Study text
┌──

Effect of the combined binding of topotecan and catechin/protocatechuic acid to a pH-sensitive DNA tetrahedron on release and cytotoxicity: Spectroscopic and calorimetric studies

• Published in: Spectrochimica acta. Part A, Molecular and biomolecular spectroscopy Vol. 314; p. 124179
• Main Authors: Wang, Lu, Liu, Jie, Wang, Xiangtai, Li, Xinyu, Zhang, Xinpeng, Yuan, Lixia, Wu, Yushu, Liu, Min
• Format: Journal Article
• Language: English
• Published: England Elsevier B.V 05.06.2024
• Subjects: Catechin - pharmacology; Chemotherapy drug; Combination therapy; DNA - chemistry; Hydroxybenzoates - pharmacology; Interaction; Natural polyphenol; pH-sensitive DNA tetrahedron; Topotecan - adverse effects; Chemotherapy drug; Combination therapy; Interaction; Natural polyphenol; pH-sensitive DNA tetrahedron
• ISSN: 1386-1425; 1873-3557
• DOI: 10.1016/j.saa.2024.124179

[Display omitted] •A pH-sensitive DNA tetrahedron (MUC1-TD) was used to co-deliver TPT and CAT/PCA.•The presence of CAT or PCA weakened the binding of TPT to MUC1-TD.•Acid pH and CAT/PCA, especially PCA, improved the release of TPT loaded by MUC1-TD.•CAT enhanced the cytotoxicity of TPT loaded by MUC1-TD on A549 cells more than PCA.•The protective effect of CAT/PCA reduced the damage of TPT to L02 cells. The therapeutic efficacy of chemotherapy drugs can be effectively improved through the dual effects of their combination with natural polyphenols and the delivery of targeted DNA nanostructures. In this work, the interactions of topotecan (TPT), (+)-catechin (CAT), or protocatechuic acid (PCA) with a pH-sensitive DNA tetrahedron (MUC1-TD) in the binary and ternary systems at pHs 5.0 and 7.4 were investigated by fluorescence spectroscopy and calorimetry. The intercalative binding mode of TPT/CAT/PC to MUC1-TD was confirmed, and their affinity was ranked in the order of PCA > CAT > TPT. The effects of the pH-sensitivity of MUC1-TD and different molecular structures of CAT and PCA on the loading, release, and cytotoxicity of TPT were discussed. The weakened interaction under acidic conditions and the co-loading of CAT/PCA, especially PCA, improved the release of TPT loaded by MUC1-TD. The targeting of MUC1-TD and the synergistic effect with CAT/PCA, especially CAT, enhanced the cytotoxicity of TPT on A549 cells. For L02 cells, the protective effect of CAT/PCA reduced the damage caused by TPT. The single or combined TPT loaded by MUC1-TD was mainly concentrated in the nucleus of A549 cells. This work will provide key information for the combined application of TPT and CAT/PCA loaded by DNA nanostructures to improve chemotherapy efficacy and reduce side effects.

└──

Exercise set
[1] Answer each question from the abstract in one short line.
(a) How was the binding affinity of TPT, CAT, and PCA to MUC1-TD ranked?
(b) At which two pH values were the interactions studied?
(c) In which part of A549 cells was the TPT loaded by MUC1-TD mainly concentrated?
[2] According to the abstract, what improved the release of TPT loaded by MUC1-TD? Answer in one to three sentences.
[3] List every main author named in the abstract's publication details.

Data provided
┌──

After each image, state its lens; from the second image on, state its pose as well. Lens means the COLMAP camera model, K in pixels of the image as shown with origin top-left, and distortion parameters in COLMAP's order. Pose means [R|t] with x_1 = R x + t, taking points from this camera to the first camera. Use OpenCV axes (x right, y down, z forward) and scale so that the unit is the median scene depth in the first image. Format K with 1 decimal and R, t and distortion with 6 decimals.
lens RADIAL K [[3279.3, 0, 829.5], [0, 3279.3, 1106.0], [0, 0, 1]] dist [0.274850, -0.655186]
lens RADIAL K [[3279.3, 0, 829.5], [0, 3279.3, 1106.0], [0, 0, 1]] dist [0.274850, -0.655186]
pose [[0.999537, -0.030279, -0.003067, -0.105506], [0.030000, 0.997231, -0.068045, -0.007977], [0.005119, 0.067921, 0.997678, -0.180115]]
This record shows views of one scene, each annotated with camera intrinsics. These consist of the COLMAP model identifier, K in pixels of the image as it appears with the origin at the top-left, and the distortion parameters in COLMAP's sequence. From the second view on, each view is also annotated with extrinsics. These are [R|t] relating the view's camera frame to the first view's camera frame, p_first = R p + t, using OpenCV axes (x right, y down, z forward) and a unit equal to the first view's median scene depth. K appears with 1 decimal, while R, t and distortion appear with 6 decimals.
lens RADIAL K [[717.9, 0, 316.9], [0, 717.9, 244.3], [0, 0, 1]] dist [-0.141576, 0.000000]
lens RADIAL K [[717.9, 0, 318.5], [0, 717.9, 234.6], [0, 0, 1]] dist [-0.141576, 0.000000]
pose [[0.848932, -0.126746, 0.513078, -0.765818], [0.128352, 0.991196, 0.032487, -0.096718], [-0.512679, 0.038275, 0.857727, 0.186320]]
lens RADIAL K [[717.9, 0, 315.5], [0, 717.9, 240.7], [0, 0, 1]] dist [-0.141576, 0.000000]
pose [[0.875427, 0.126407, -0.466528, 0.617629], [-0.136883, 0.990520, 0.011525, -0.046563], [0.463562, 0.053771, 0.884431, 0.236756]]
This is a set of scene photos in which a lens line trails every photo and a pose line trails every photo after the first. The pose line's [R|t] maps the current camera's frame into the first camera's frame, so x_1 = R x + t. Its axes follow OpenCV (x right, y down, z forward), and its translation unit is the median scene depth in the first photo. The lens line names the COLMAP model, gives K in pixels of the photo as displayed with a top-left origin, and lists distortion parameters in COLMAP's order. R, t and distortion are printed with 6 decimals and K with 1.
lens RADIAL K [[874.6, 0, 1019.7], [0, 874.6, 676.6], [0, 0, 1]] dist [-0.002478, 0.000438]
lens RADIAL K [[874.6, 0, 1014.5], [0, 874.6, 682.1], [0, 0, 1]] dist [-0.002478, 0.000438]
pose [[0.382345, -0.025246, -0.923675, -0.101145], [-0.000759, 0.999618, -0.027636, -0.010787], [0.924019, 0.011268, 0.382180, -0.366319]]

└──

Per-task answers
[1]
(a) PCA > CAT > TPT.
(b) pH 5.0 and pH 7.4.
(c) The nucleus.

[2] The release of TPT improved because its interaction with MUC1-TD weakened under acidic conditions. Loading CAT or PCA alongside it also improved release, and PCA had the greater effect.

[3]
- Wang, Lu
- Liu, Jie
- Wang, Xiangtai
- Li, Xinyu
- Zhang, Xinpeng
- Yuan, Lixia
- Wu, Yushu
- Liu, Min